▸ **WHAT THE TASK ASKS**
Please list every email address that appears in the paper excerpt on optimal policy learning below.

ISL: Optimal Policy Learning With Optimal Exploration-Exploitation Trade-Off

# ISL: Optimal Policy Learning With Optimal Exploration-Exploitation Trade-Off

Lucas Cassano
Department of Electrical Engineering
University of California, Los Angeles
Los Angeles, CA 90095-1594
cassanolucas@ucla.edu
&Ali H. Sayed
School of Engineering
École Polytechnique Fédérale de Lausanne
Lausanne, Switzerland CH-1015
ali.sayed@epfl.ch
The author is also with the Institute of Electrical Engineering at EPFL. Alternative address lucas.cassano@epfl.ch.
###### Abstract

Traditionally, off-policy learning algorithms (such as Q-learning) and exploration schemes have been derived separately. Often times, the exploration-exploitation dilemma being addressed through heuristics. In this article we show that both the learning equations and the exploration-exploitation strategy can be derived in tandem as the solution to a unique and well-posed optimization problem whose minimization leads to the optimal value function. We present a new algorithm following this idea. The algorithm is of the gradient type (and therefore has good convergence properties even when used in conjunction with function approximators such as neural networks); it is off-policy; and it specifies both the update equations and the strategy to address the exploration-exploitation dilemma. To the best of our knowledge, this is the first algorithm that has these properties.

▸ **RECORD EXTRACTS**

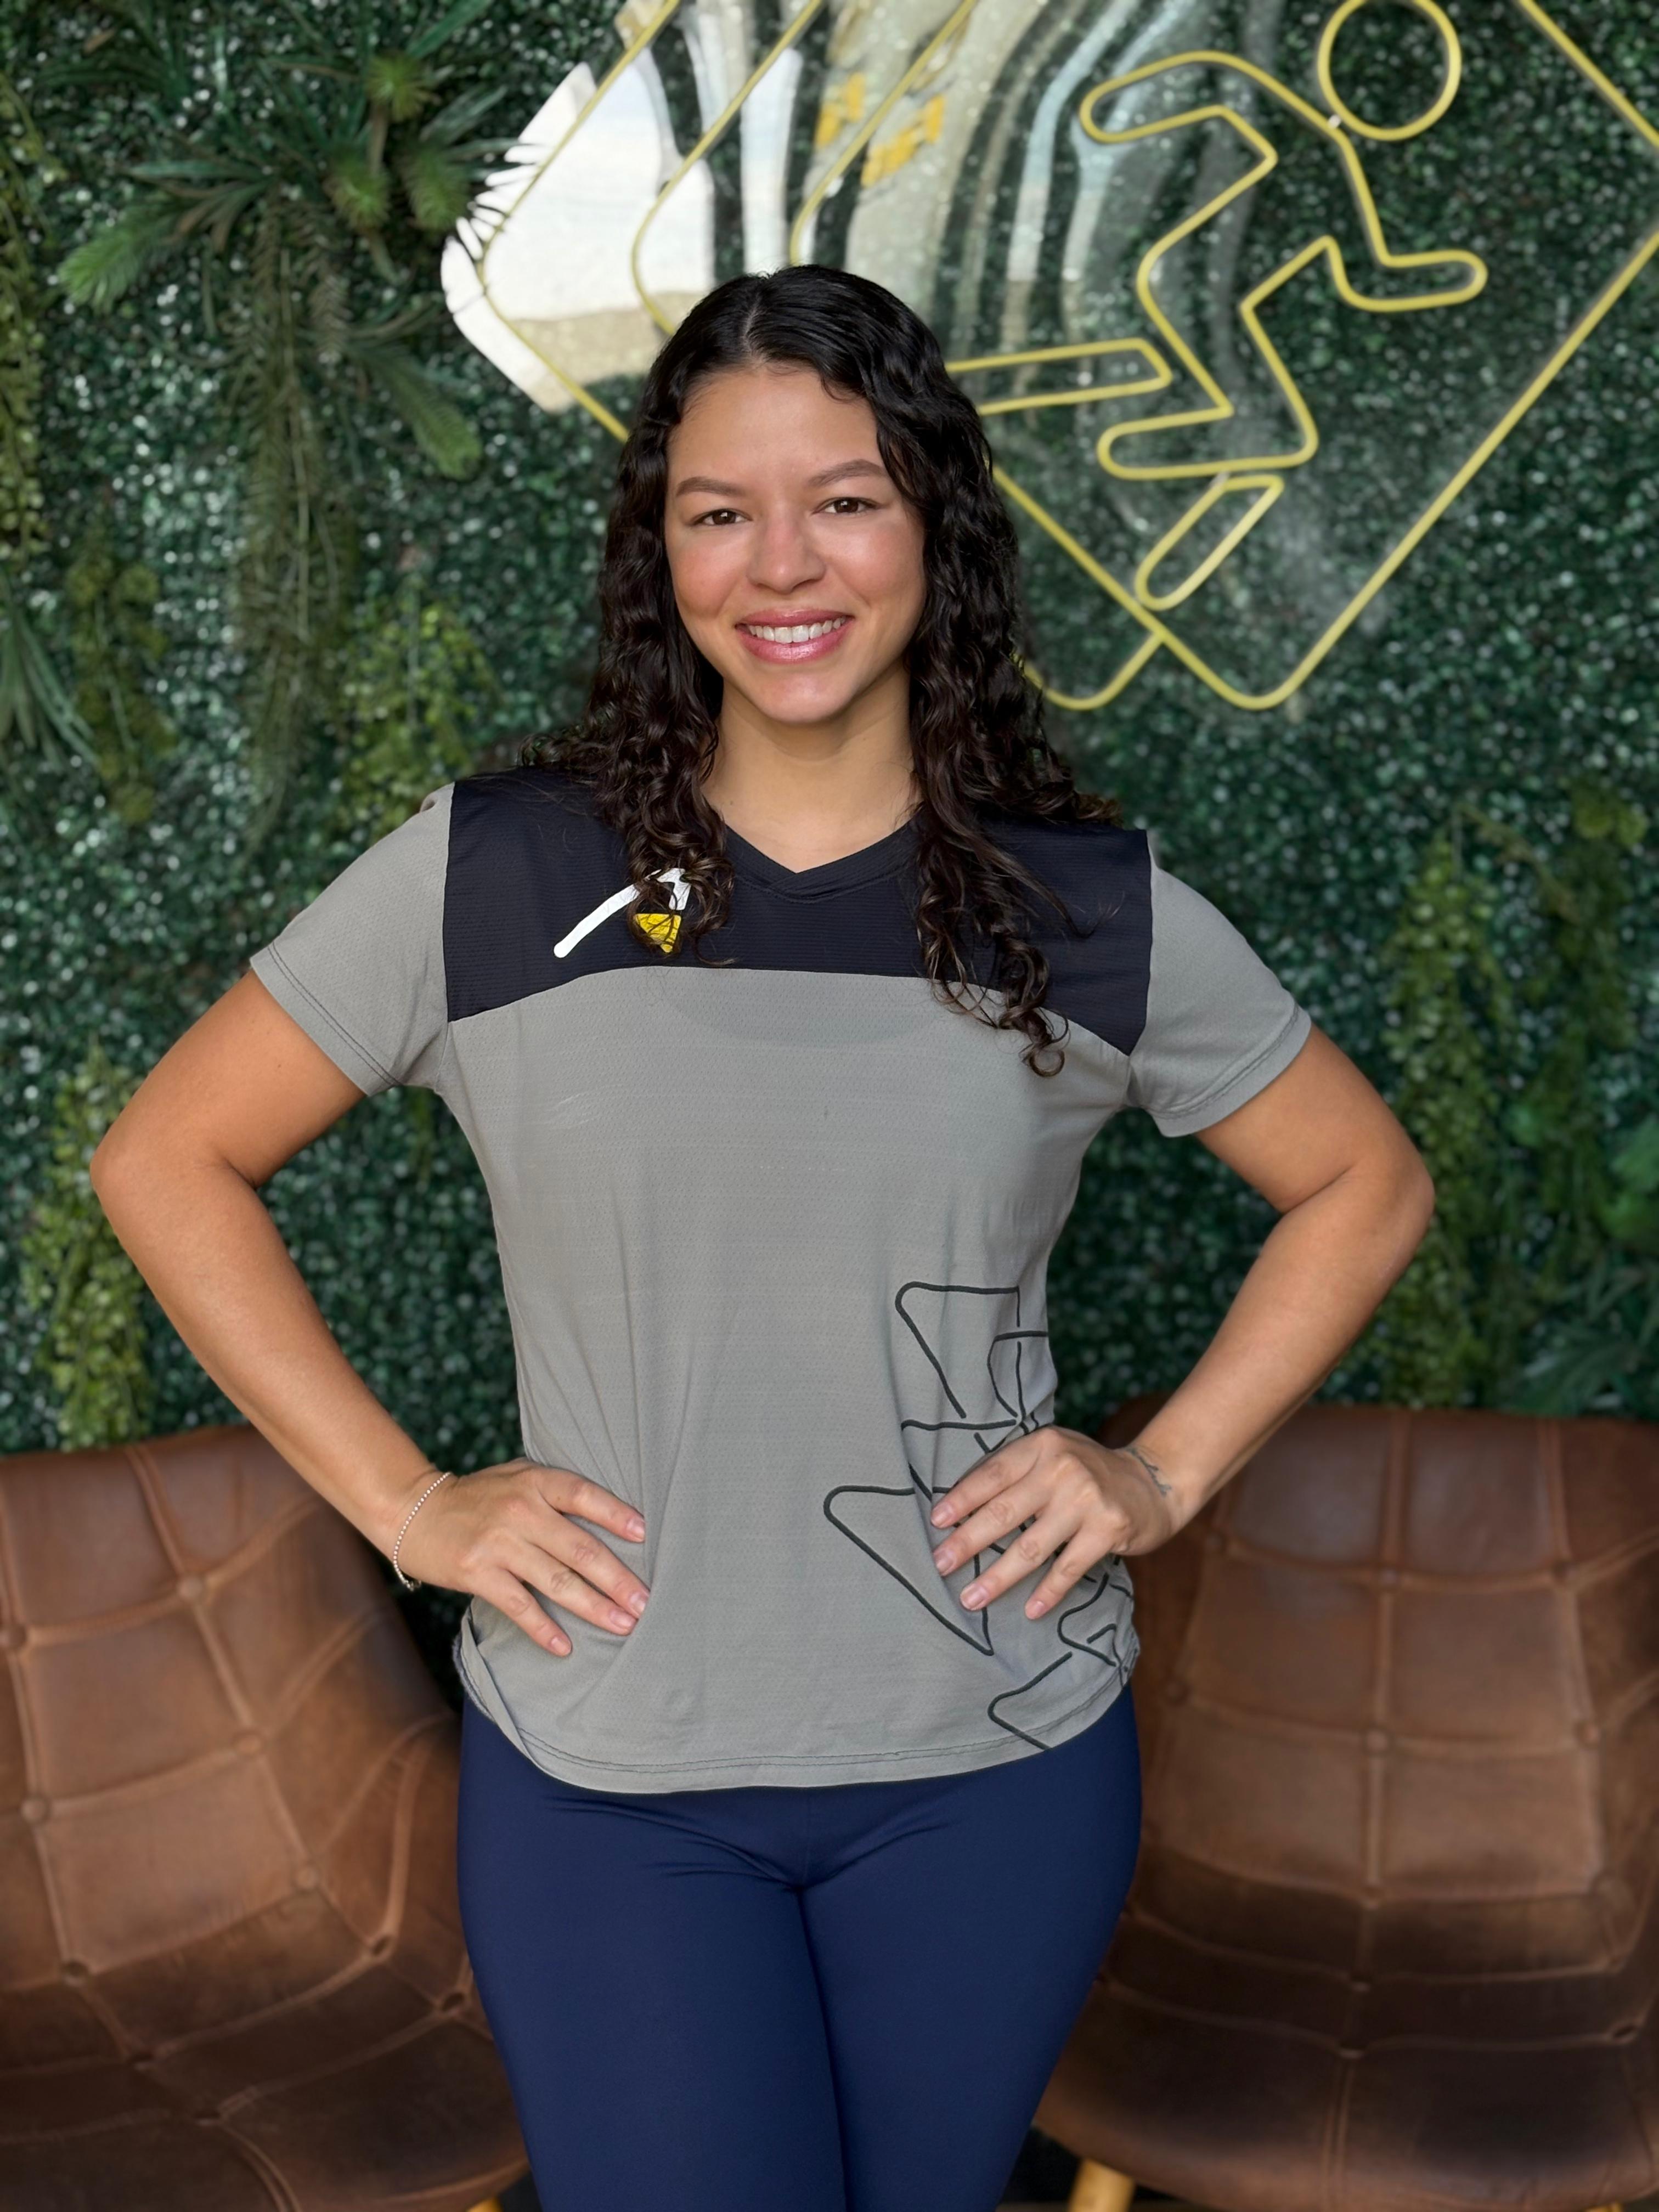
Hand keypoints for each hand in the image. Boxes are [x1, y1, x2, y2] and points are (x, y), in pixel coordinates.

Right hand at [393, 1457, 649, 1657]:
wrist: (414, 1511)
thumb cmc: (479, 1497)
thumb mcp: (517, 1478)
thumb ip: (556, 1492)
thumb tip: (613, 1516)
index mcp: (535, 1482)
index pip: (584, 1496)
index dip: (617, 1515)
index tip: (645, 1537)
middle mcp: (521, 1511)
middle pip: (580, 1549)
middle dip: (617, 1579)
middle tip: (645, 1602)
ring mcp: (499, 1543)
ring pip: (557, 1581)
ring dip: (594, 1607)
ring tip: (623, 1625)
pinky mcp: (478, 1573)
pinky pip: (520, 1606)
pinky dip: (544, 1629)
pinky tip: (565, 1647)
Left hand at [927, 1425, 1183, 1619]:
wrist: (1155, 1481)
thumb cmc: (1089, 1473)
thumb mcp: (1054, 1455)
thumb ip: (1017, 1472)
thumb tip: (959, 1508)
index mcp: (1042, 1446)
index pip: (991, 1474)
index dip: (961, 1500)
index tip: (936, 1523)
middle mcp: (1062, 1468)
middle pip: (1003, 1512)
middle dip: (967, 1542)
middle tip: (939, 1565)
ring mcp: (1087, 1500)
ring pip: (1031, 1546)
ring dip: (998, 1577)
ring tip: (972, 1599)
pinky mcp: (1108, 1529)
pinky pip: (1068, 1568)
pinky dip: (1048, 1592)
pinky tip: (1030, 1610)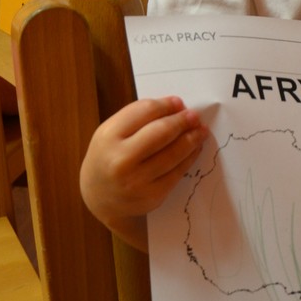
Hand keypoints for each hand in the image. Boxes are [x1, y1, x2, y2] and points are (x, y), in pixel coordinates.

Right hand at [79, 96, 206, 248]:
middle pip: (161, 132)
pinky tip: (195, 148)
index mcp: (109, 136)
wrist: (100, 197)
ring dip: (192, 138)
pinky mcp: (152, 195)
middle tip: (194, 116)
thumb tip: (175, 106)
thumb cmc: (108, 157)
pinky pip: (177, 172)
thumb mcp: (111, 132)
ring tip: (201, 130)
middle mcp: (121, 159)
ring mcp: (137, 180)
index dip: (166, 105)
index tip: (179, 103)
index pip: (145, 111)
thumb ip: (137, 117)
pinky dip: (190, 157)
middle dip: (182, 121)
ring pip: (173, 153)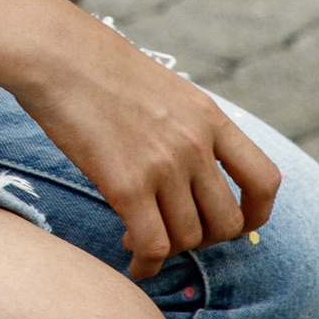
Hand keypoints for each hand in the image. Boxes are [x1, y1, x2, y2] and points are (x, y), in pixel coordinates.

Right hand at [13, 4, 281, 277]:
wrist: (55, 53)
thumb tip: (195, 169)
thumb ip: (188, 127)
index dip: (256, 214)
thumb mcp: (165, 89)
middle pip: (226, 222)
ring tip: (138, 240)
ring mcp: (163, 164)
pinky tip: (132, 262)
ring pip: (188, 238)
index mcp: (209, 117)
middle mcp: (195, 143)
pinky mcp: (126, 184)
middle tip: (174, 233)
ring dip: (167, 250)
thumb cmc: (98, 67)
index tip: (235, 224)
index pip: (264, 180)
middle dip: (203, 239)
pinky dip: (145, 265)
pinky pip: (152, 245)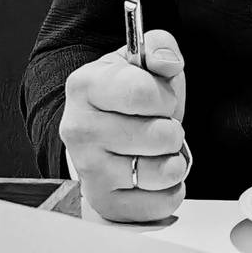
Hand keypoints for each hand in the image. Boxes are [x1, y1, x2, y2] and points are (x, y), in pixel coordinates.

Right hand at [58, 29, 188, 222]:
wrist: (107, 127)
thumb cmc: (129, 94)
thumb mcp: (143, 60)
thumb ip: (160, 47)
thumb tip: (167, 62)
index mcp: (86, 85)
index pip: (141, 93)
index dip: (164, 96)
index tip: (160, 98)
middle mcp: (78, 129)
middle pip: (158, 136)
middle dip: (172, 129)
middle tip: (158, 126)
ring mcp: (88, 169)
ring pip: (161, 172)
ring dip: (173, 161)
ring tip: (157, 151)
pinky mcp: (104, 203)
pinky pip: (157, 205)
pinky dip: (169, 192)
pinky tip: (155, 175)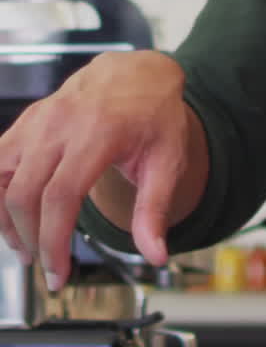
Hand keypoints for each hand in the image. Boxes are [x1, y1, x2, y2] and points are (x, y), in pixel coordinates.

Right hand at [0, 50, 206, 290]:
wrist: (140, 71)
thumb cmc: (155, 114)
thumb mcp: (168, 160)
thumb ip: (155, 209)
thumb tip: (156, 254)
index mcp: (98, 132)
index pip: (60, 197)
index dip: (52, 242)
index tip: (58, 274)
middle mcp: (61, 123)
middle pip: (25, 193)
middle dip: (30, 240)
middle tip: (47, 267)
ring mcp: (39, 118)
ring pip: (1, 177)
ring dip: (6, 219)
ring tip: (26, 246)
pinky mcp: (29, 119)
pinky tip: (13, 214)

▸ **THE COMPLETED TASK**
cassanolucas@ucla.edu
ali.sayed@epfl.ch
lucas.cassano@epfl.ch